Exercise materials:
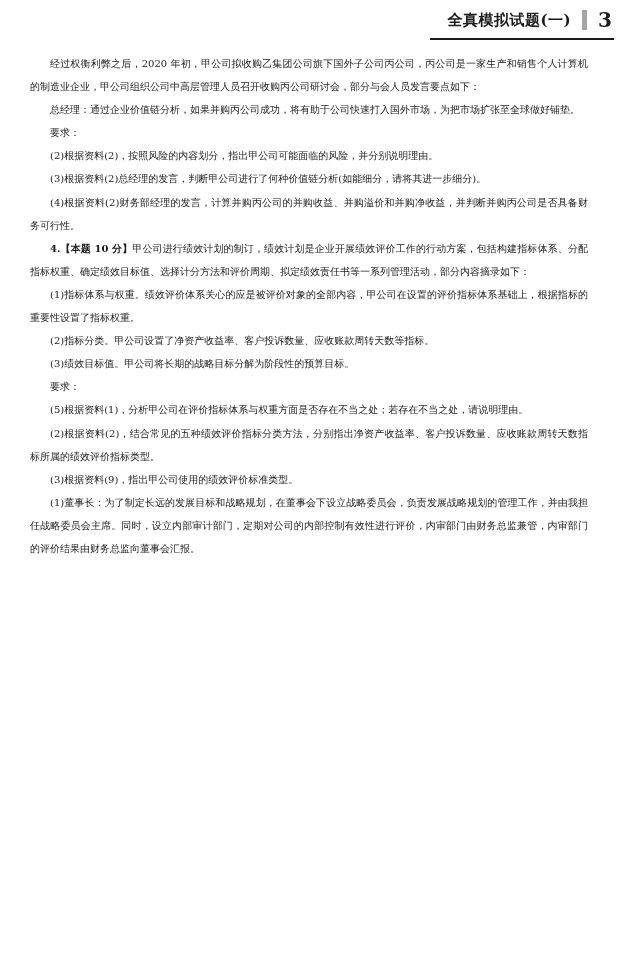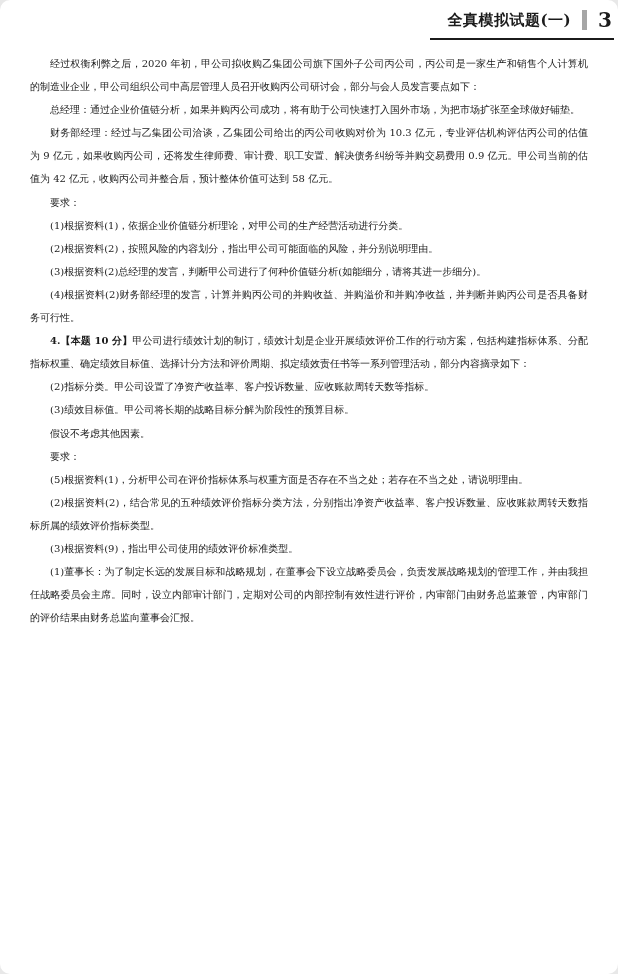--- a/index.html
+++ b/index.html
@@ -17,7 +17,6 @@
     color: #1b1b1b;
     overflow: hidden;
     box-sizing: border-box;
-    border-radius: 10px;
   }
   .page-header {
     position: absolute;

Directions for this task:
Every record above, copied exactly and without a single picture, makes up the answer.

Exercise solution:
--- a/index.html
+++ b/index.html
@@ -17,7 +17,6 @@
     color: #1b1b1b;
     overflow: hidden;
     box-sizing: border-box;
-    border-radius: 10px;
   }
   .page-header {
     position: absolute;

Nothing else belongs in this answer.